Well, at least Illinois isn’t like our next opponent, Indiana. The Hoosiers’ victory over us in Bloomington a month ago is as dusty of a memory for IU fans as Keith Smart’s jumper in 1987. Since that game, Indiana has gone from being a top ten team to a club that is in serious danger of not making the NCAA Tournament at all for the third season in a row.
Indiana coach Mike Davis has been on the hot seat at Indiana since the day he was named as Bobby Knight’s replacement in 2000 and yesterday, he finally broke down and announced that he would resign from his position at the end of this season. In the aftermath, the sports world is pretty divided between those who believe Davis was never given a chance to succeed and others who think that it was his own fault for the dearth of wins at Indiana.
I believe that it was a little of both. It’s always tough to be the successor to a legend – look at the coaching carousel at UCLA since John Wooden left and how North Carolina ran its first two coaches after Dean Smith out of Chapel Hill. What made the Indiana situation even tougher is that while Wooden and Smith retired on their own terms and hand-picked their successors, Bobby Knight was fired to the chagrin of much of the Indiana faithful. That meant Mike Davis had absolutely no margin for error from the fans and resulted in immense and irrational outside pressure.
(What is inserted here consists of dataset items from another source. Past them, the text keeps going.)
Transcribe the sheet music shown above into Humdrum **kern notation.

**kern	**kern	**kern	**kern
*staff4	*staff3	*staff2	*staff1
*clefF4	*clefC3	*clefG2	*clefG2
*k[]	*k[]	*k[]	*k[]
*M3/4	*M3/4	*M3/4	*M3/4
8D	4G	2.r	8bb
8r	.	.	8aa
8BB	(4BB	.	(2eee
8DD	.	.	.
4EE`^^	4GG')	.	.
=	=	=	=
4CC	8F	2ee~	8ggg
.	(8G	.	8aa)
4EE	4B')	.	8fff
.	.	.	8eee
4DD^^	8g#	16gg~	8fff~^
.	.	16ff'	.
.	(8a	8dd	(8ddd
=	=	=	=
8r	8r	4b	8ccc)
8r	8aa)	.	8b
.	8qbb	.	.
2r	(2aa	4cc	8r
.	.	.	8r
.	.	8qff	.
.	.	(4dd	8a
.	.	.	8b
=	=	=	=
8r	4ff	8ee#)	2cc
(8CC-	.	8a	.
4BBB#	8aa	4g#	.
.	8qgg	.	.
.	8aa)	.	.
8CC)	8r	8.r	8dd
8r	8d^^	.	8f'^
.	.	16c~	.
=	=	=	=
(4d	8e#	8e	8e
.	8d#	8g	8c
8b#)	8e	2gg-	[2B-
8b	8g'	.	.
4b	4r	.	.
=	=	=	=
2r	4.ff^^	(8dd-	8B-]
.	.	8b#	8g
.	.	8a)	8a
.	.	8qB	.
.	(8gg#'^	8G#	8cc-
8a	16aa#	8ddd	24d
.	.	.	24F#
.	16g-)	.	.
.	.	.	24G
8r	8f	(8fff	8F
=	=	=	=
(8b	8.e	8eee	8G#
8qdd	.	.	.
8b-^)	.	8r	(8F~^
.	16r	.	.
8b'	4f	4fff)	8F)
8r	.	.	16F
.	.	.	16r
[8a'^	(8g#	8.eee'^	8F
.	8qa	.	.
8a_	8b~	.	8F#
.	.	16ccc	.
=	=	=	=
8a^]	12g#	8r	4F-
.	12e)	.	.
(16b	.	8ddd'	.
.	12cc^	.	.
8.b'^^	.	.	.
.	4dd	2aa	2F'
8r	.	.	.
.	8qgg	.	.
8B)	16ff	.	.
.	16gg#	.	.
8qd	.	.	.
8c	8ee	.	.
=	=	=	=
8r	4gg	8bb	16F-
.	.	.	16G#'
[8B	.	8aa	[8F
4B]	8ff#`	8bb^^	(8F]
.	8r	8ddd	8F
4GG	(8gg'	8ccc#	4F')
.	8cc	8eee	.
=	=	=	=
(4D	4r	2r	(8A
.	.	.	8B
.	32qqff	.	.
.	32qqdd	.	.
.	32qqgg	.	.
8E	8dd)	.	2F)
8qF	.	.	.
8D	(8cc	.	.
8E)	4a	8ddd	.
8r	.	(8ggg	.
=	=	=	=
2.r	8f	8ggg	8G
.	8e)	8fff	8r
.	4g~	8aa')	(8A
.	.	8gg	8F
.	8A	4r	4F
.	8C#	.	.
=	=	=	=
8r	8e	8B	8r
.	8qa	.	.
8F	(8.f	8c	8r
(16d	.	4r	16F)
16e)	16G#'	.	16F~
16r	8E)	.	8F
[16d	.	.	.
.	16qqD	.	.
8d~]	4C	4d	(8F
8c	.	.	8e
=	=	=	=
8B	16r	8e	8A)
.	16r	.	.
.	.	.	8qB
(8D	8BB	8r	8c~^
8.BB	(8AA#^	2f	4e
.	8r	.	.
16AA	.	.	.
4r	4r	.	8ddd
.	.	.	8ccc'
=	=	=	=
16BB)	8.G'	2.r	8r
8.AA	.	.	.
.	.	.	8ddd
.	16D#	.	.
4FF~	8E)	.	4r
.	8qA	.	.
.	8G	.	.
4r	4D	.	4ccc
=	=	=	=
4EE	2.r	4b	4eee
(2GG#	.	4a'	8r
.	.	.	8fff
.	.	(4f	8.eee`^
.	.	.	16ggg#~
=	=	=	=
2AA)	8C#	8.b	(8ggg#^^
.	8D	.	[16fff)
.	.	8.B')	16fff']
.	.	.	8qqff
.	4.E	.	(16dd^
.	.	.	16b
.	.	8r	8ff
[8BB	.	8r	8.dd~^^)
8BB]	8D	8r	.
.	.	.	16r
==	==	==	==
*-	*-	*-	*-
Regardless of that pressure, however, Davis wasn’t ready to take over the head coaching reigns of any Big Ten-caliber team in 2000, much less replacing a legendary coach at one of the nation’s most storied basketball programs. Even worse, he hasn’t really improved either as a coach on the floor (Indiana not making 3 NCAA Tournaments in a row is unconscionable to Hoosier fans) or as a recruiter (two of the top high school players in the nation – Greg Oden and Eric Gordon – are from Indiana’s backyard of Indianapolis, yet they have committed to Big Ten rivals Ohio State and Illinois, respectively). In the end, like any other program in the country, Indiana judges its coaches by wins and losses and Mike Davis simply didn’t meet the school’s standards.
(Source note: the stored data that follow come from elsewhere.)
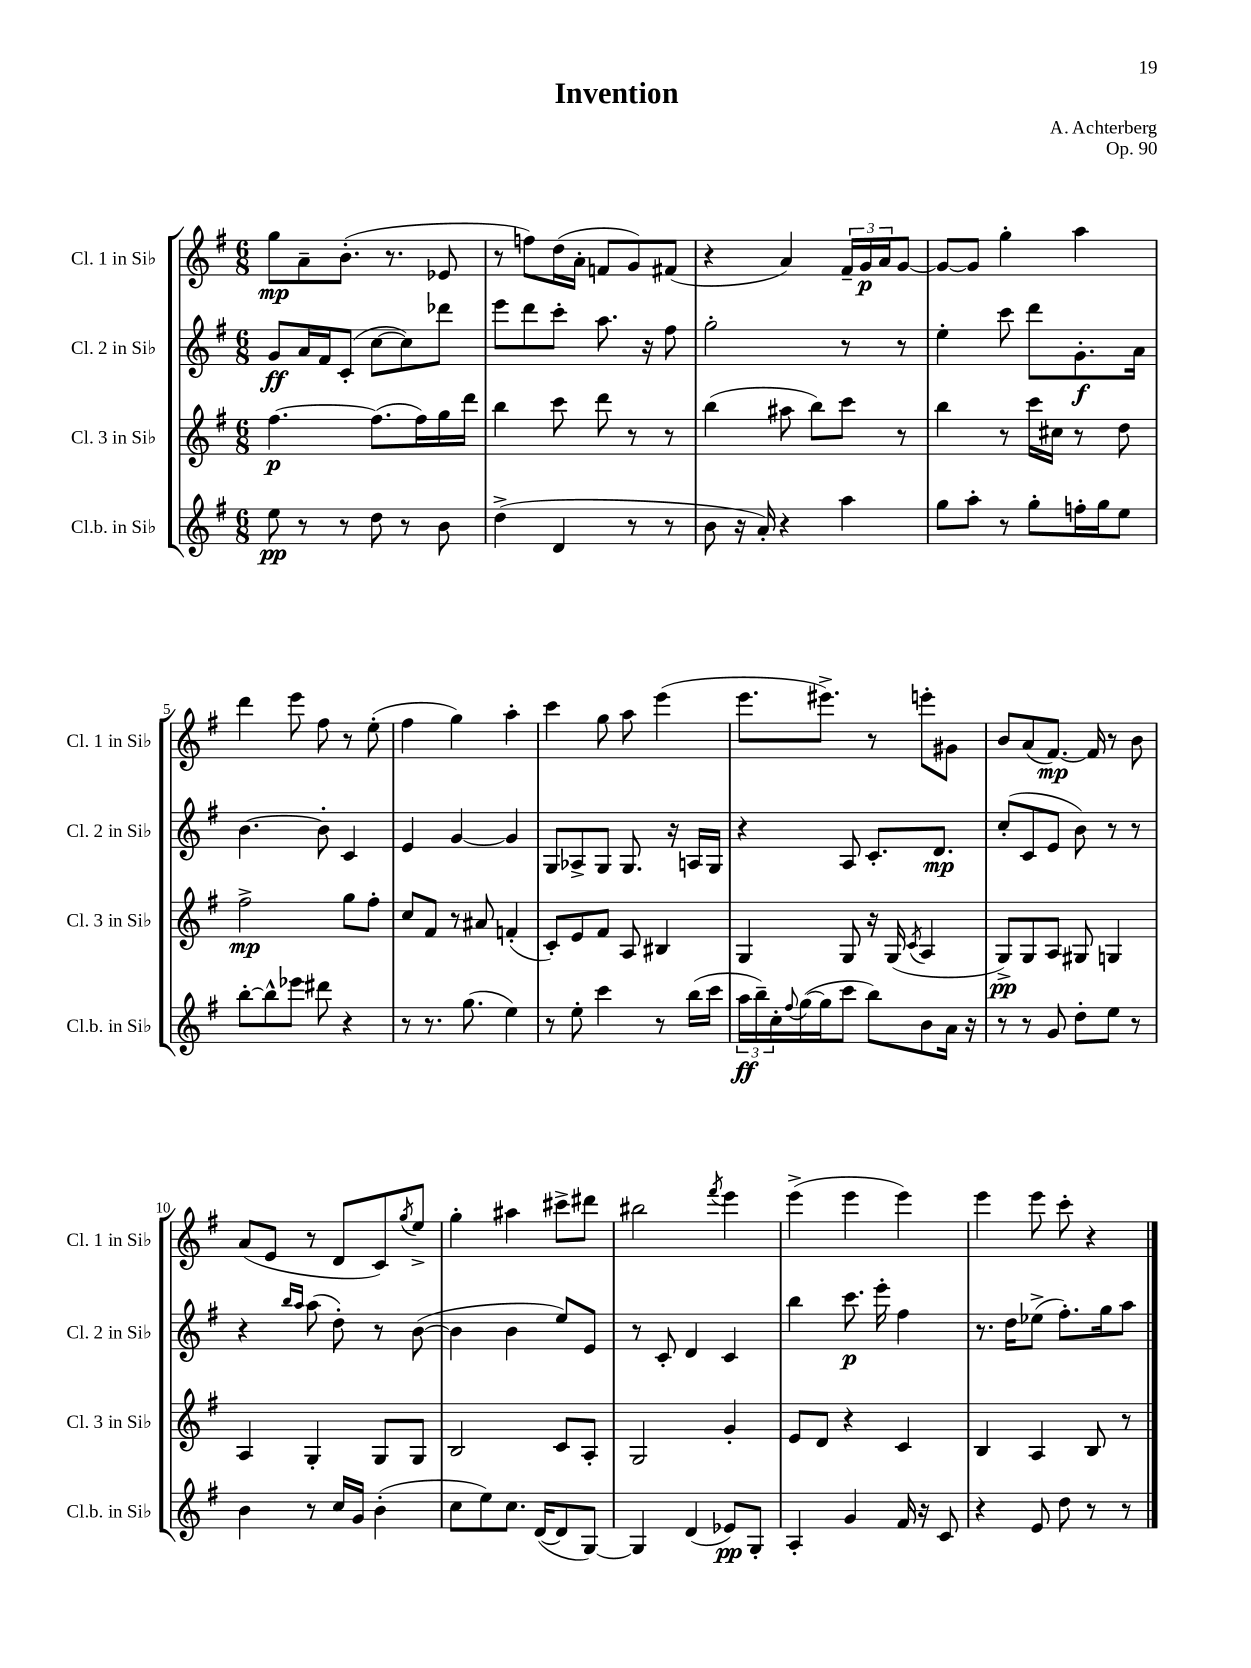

**kern	**dynam	**kern	**dynam	**kern	**dynam	**kern	**dynam
*part4	*part4	*part3	*part3	*part2	*part2	*part1	*part1
*staff4	*staff4	*staff3	*staff3	*staff2	*staff2	*staff1	*staff1
*I"Cl.b. in Si♭	*	*I"Cl. 3 in Si♭	*	*I"Cl. 2 in Si♭	*	*I"Cl. 1 in Si♭	*
*I'Cl.b. in Si♭	*	*I'Cl. 3 in Si♭	*	*I'Cl. 2 in Si♭	*	*I'Cl. 1 in Si♭	*
*clefG2	*	*clefG2	*	*clefG2	*	*clefG2	*
*k[f#]	*	*k[f#]	*	*k[f#]	*	*k[f#]	*
*M6/8	*	*M6/8	*	*M6/8	*	*M6/8	*
=1	=1	=1	=1	=1	=1	=1	=1
8ee\	pp	[4.ff#\	p	8g/L	ff	8gg\L	mp
8r	.	.	.	16a/L	.	8a~\	.
.	.	.	.	16f#/J	.	.	.
8r	.	.	.	(8c'/J	.	(8.b'\J	.
8dd\	.	(8.ff#\L]	.	[8cc\L	.	.	.
.	.	.	.	.	.	8.r	.
8r	.	.	.	8cc\])	.	.	.
.	.	16ff#\L)	.	.	.	.	.
8b\	.	16gg\	.	8ddd-X\J	.	8e-X/	.
.	.	16ddd\JJ	.	.	.	.	.
=2	=2	=2	=2	=2	=2	=2	=2
(4dd^\	.	4bb\	.	8eee\L	.	8r	.
.	.	.	.	8ddd\	.	8ffn\L)	.
4d/	.	8ccc\	.	8ccc'\J	.	(16dd\L	.
.	.	.	.	.	.	16a'\JJ	.
.	.	8ddd\	.	8.aa\	.	8fn/L	.
8r	.	8r	.	.	.	8g/)	.
.	.	.	.	16r	.	.	.
8r	.	8r	.	8ff#\	.	(8f#X/J	.
=3	=3	=3	=3	=3	=3	=3	=3
8b\	.	(4bb\	.	2gg'\	.	4r	.
16r	.	.	.	.	.	.	.
16a'/)	.	.	.	.	.	.	.
4r	.	8aa#X\	.	.	.	4a/)	.
.	.	8bb\L)	.	.	.	.	.
4aa\	.	8ccc\J	.	8r	.	24f#~/LL	.
.	.	.	.	.	.	24g/	p
.	.	.	.	.	.	24a/J	.
.	.	8r	.	8r	.	[8g/J	.
=4	=4	=4	=4	=4	=4	=4	=4
8gg\L	.	4bb\	.	4ee'\	.	8g/L_	.
8aa'\J	.	.	.	.	.	8g/J]	.
8r	.	8r	.	8ccc\	.	4gg'\	.
8gg'\L	.	16ccc\LL	.	8ddd\L	.	.	.
.	.	16cc#X\JJ	.	.	.	.	.
16ffn'\L	.	8r	.	8.g'\	f	4aa\	.
16gg\J	.	.	.	.	.	.	.
8ee\J	.	8dd\	.	.	.	.	.
.	.	.	.	16a\Jk	.	.	.
!!LO:LB:g=z
=5	=5	=5	=5	=5	=5	=5	=5
[8bb'\L	.	2ff#^\	mp	[4.b\	.	4ddd\	.
8bb^^\]	.	.	.	.	.	.	.
8eee-X\J	.	.	.	.	.	8eee\	.
8ddd#X\	.	.	.	8b'\]	.	8ff#\	.
4r	.	8gg\L	.	4c/	.	8r	.
.	.	8ff#'\J	.	.	.	(8ee'\	.
=6	=6	=6	=6	=6	=6	=6	=6
8r	.	8cc/L	.	4e/	.	4ff#\	.
8.r	.	8f#/J	.	.	.	.	.
.	.	8r	.	[4g/	.	4gg\)	.
(8.gg\	.	.	.	.	.	.	.
.	.	8a#X/	.	.	.	.	.
4ee\)	.	(4fn'/	.	4g/]	.	4aa'\	.
=7	=7	=7	=7	=7	=7	=7	=7
8r	.	8c'/L)	.	8G/L	.	4ccc\	.
8ee'\	.	8e/	.	8A-X^/	.	.	.
4ccc\	.	8f#/J	.	8G/J	.	8gg\	.
.	.	8A/	.	8.G/	.	8aa\	.
8r	.	4B#X/	.	.	.	(4eee\	.
.	.	.	.	16r	.	.	.
(16bb\LL	.	.	.	16An/LL	.	.	.
16ccc\JJ	.	.	.	16G/JJ	.	.	.
=8	=8	=8	=8	=8	=8	=8	=8
24aa\LL	ff	4G/	.	4r	.	8.eee\L	.
24bb~\)	.	.	.	.	.	.	.
24cc'\	.	.	.	.	.	.	.
8qqff#/	.	.	.	.	.	.	.
([16gg\	.	.	.	.	.	.	.
16gg\J]	.	.	.	.	.	8.eee#X^\J)	.
8ccc\J	.	8G/	.	8A/	.	.	.
8bb\L)	.	16r	.	8.c'/L	.	8r	.
.	.	(16G/	.	.	.	.	.
.	.	8qc/	.	.	.	.	.
8b\	.	4A/	.	.	.	8eeen'\L	.
.	.	.	.	8.d/J	mp	.	.
16a\Jk	.	.	.	.	.	8g#X\J	.
16r	.	.	.	.	.	.	.
=9	=9	=9	=9	=9	=9	=9	=9
8r	.	8G^/L)	pp	(8cc'/L	.	8b/L	.
8r	.	8G/	.	8c/	.	(8a/	.
8g/	.	8A/J	.	8e/J	.	[8.f#/J)	mp
8dd'\L	.	8G#X/	.	8b\)	.	.	.
.	.	.	.	.	.	16f#/]	.
8ee\J	.	4Gn/	.	8r	.	8r	.
8r	.	.	.	8r	.	8b\	.
!!LO:LB:g=z
=10	=10	=10	=10	=10	=10	=10	=10
4b\	.	4A/	.	4r	.	(8a/L	.
.	.	.	.	.	.	8e/J	.
.	.	.	.	16qqbb/LL	.	.	.
.	.	.	.	16qqaa/JJ	.	.	.
8r	.	4G'/	.	(8aa\	.	8r	.
16cc/LL	.	.	.	8dd'\)	.	8d/L	.
16g/JJ	.	.	.	.	.	.	.
(4b'\	.	8G/L	.	8r	.	8c/)	.
.	.	.	.	.	.	8qgg/	.
.	.	8G/J	.	([8b\	.	8ee^/J	.
=11	=11	=11	=11	=11	=11	=11	=11
8cc\L	.	2B/	.	4b\]	.	4gg'\	.
8ee\)	.	.	.	.	.	.	.
8.cc\J	.	.	.	4b\	.	4aa#X\	.
([16d/KL	.	.	.	.	.	.	.
8d/]	.	8c/L	.	8ee/L)	.	8ccc#X^\L	.
[8G/J)	.	8A'/J	.	8e/J	.	8ddd#X\J	.
=12	=12	=12	=12	=12	=12	=12	=12
4G/]	.	2G/	.	8r	.	2bb#X\	.
.	.	.	.	8c'/	.	.	.
(4d/	.	.	.	4d/	.	.	.
.	.	.	.	.	.	8qfff#/	.
8e-X/L)	pp	4g'/	.	4c/	.	4eee\	.
8G'/J	.	.	.	.	.	.	.
=13	=13	=13	=13	=13	=13	=13	=13
4A'/	.	8e/L	.	4bb\	.	(4eee^\	.
.	.	8d/J	.	.	.	.	.
4g/	.	4r	.	8.ccc\	p	4eee\	.
.	.	.	.	16eee'\	.	.	.
16f#/	.	4c/	.	4ff#\	.	4eee\)	.
16r	.	.	.	.	.	.	.
8c/	.	.	.	.	.	.	.
=14	=14	=14	=14	=14	=14	=14	=14
4r	.	4B/	.	8.r	.	4eee\	.
.	.	.	.	16dd\KL	.	.	.
8e/	.	4A/	.	(8ee-X^\J	.	8eee\	.
8dd\	.	.	.	8.ff#'\L)	.	8ccc'\	.
8r	.	8B/	.	.	.	4r	.
.	.	.	.	16gg\k	.	.	.
8r	.	8r	.	8aa\J	.	.	.
==	==	==	==	==	==	==	==
*-	*-	*-	*-	*-	*-	*-	*-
It seems to be a forgone conclusion that Iowa coach Steve Alford is heading to Indiana. The media loves the potential story of a former Hoosier hero swooping in to save the program. However, I believe Alford would be absolutely nuts to leave his current job to go to Bloomington. He’s had pretty much the same record at Iowa as Davis had at Indiana, as in there have been a couple of good seasons sprinkled in with general mediocrity and unfulfilled expectations. For as much pressure as Indiana fans put on Davis, it seemed like they expected him to lose. In Alford’s case, the same pressure would be there along with raised expectations for winning, even though his record doesn’t justify any higher expectations than what they expected out of Davis.
Plus, Alford would be going from a Big Ten school to a rival program in the same conference. In a situation like that, the new program better be a huge upgrade over the old one, which I don’t think is the case at all. Sure, the Hoosiers have the history and the alma mater factor, but for the past decade, Iowa has been at least as good or better of a basketball program as Indiana. So, Alford would be trading his current job for another one that’s essentially a lateral move with a lot higher expectations and pressure. That doesn’t sound like a great deal for Alford.